Le temps ne recule pas. C’est l’impression qu’il donne. L’effet qu’il fait aux corps. C’est comme il est. Souvent j’ai peur. Des jours qui passent, des rides qui tracent, des os qui cassent. J’ai peur pour les autres, enfin pour moi. Pour moi de perdre les autres. C’est égoïste peut-être. Est-ce que les autres aussi ont peur? Le temps ne recule pas, il avance et emporte les êtres et les années avec lui. Il y en aura d’autres, des années. C’est beau de grandir, beau de vieillir, beau de vivre, parfois, pour nous, ici, mais si je pose mes yeux sur le passé j’ai le sentiment qu’il n’attend pas que je m’y habitue.
Les premières tranches de vie sont excitantes, elles rendent curieuse. «Comme ça va vite» on dit quand on voit une ado qu’on a connue enfant. «Déjà? C’est fou!» quand sa mère nous dit qu’elle va avoir seize ans. C’est le sprint encore sympa de la vie. Et puis elle a 28 ans, fini l’adolescence, c’est elle qui dit «comme ça va vite» quand elle voit les jeunes filles qu’elle a connues bébés. Le temps ne fait pas peur. C’est sa direction et sa vitesse qui m’effraient. Comment on se débarrasse de cette peur? Comment la dompter, l’accepter?
Le temps ne recule pas, il progresse. Et pourtant le survol de l’état du monde semble dire qu’il fait régresser les vivants parfois. Pas dans la science ou la technologie, non, dans ce qu’il y a de plus humain, leurs relations sociales, leurs émotions. Je ne sais pas comment est l’après, mais je vois qu’aujourd’hui n’est pas mieux qu’hier.
Souvent j’ai peur, cachée derrière mes privilèges. Plus peur que celle qui a perdu, qui a dit adieu un peu trop tard? Ma peur, d’où elle vient, est incomparable à la leur. Le privilège de me questionner. Toutes ces questions, c’est que ma vie n’est pas en danger au moment où je te parle. Femme, suisse, blanche, jamais privée. Le privilège de mon statut m’autorise-t-il même à la ressentir, à la formuler, à la partager ici?

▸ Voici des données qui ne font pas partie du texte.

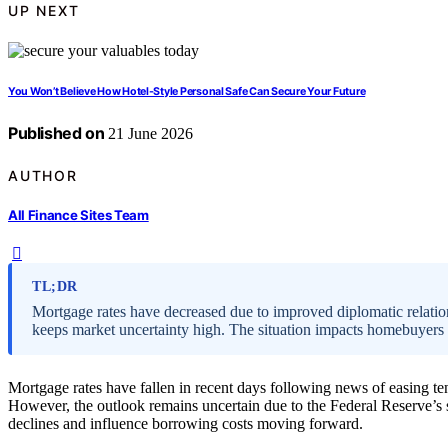
UP NEXT
You Won’t Believe How Hotel-Style Personal Safe Can Secure Your Future
Published on
21 June 2026
AUTHOR
All Finance Sites Team
TL;DR
Mortgage rates have decreased due to improved diplomatic relations
keeps market uncertainty high. The situation impacts homebuyers
Mortgage rates have fallen in recent days following news of easing te
However, the outlook remains uncertain due to the Federal Reserve’s si
declines and influence borrowing costs moving forward.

J’aimerais pouvoir dire à chaque instant que je n’ai pas peur, répéter que la vie est longue et qu’on a le temps. Notre temps est différent. C’est ça qui fait la peur. C’est aussi ça qui fait la vie. Qui la rend précieuse. Pas le temps de prévoir, d’anticiper. Juste voir, constater un peu trop tard. Alors j’ai peur parce que j’ai le temps d’aimer.
Ma peur est différente peut-être? Elle n’est pas dans l’urgence, elle n’a pas d’immédiat. Alors j’ai le temps dans la peur. La peur dans le temps. C’est réel? Ma peur concerne aussi la mort, c’est vrai, mais d’ici elle n’est pas tragique. Alors oui, peut-être que la perspective du temps est la variable qui rend nos peurs différentes parce que j’y ai droit. Les deux existent, sous le même mot. La nommer autrement? Laquelle? Le mot est-il assez fort pour elles? Assez faible pour moi? Comment est-ce qu’on mesure la peur? Je la nourris. Elles la vivent.

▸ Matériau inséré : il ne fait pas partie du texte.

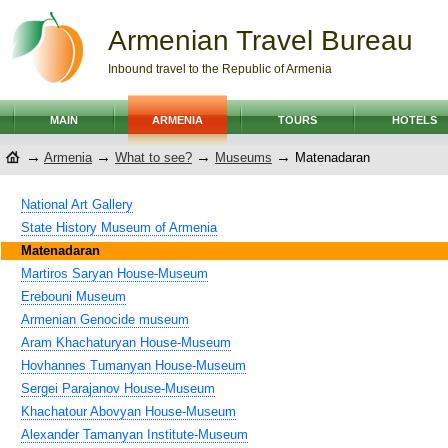
Armenian Travel Bureau
Inbound travel to the Republic of Armenia
MAIN
ARMENIA
TOURS
HOTELS
→
→
→
→
Armenia
What to see?
Museums
Matenadaran
National Art Gallery
State History Museum of Armenia
Matenadaran
Martiros Saryan House-Museum
Erebouni Museum
Armenian Genocide museum
Aram Khachaturyan House-Museum
Hovhannes Tumanyan House-Museum
Sergei Parajanov House-Museum
Khachatour Abovyan House-Museum
Alexander Tamanyan Institute-Museum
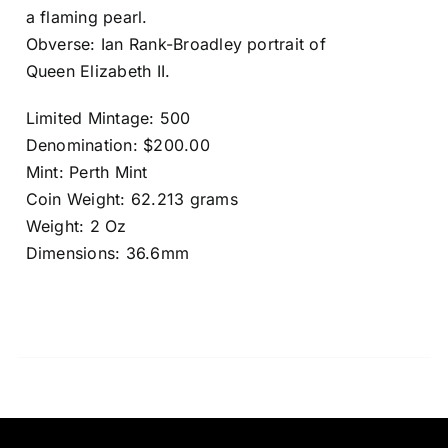
a flaming pearl.
Obverse: Ian Rank-Broadley portrait of
Queen Elizabeth II.
Limited Mintage: 500
Denomination: $200.00
Mint: Perth Mint
Coin Weight: 62.213 grams
Weight: 2 Oz
Dimensions: 36.6mm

Je réalise que ma peur a quelque chose de beau, le souci de la perte. C’est peut-être la peur de celles qui ont déjà perdu et qui la vivent qui crée la mienne. Ma peur existe à travers la leur. Alors c’est encore nous qui bénéficions du malheur des autres. Merde. Et pourtant grâce à elles je réalise que ma peur est belle finalement. Et c’est terrible. Y a-t-il un contraire aux dommages collatéraux? Les bienfaits collatéraux? Indirectement nés de la peur et la peine des autres? Ce n’est pas ce que j’imaginais dans les relations sociales d’aujourd’hui. Je ne veux pas de cette relation. Je veux des vies et des peurs égales, des belles peurs, mais je ne veux pas des leurs, je leur souhaite les miennes. Dans leur temps il n’y a que la seconde au présent, le mien est futur, incertain. Il a le luxe de revivre le passé, de le projeter vers l’avant. Dans mon temps à moi il y a le temps de la parenthèse, un espace pour penser, constater, rêver un peu.
J’ai toujours peur, mais maintenant je sais que ma peur est belle.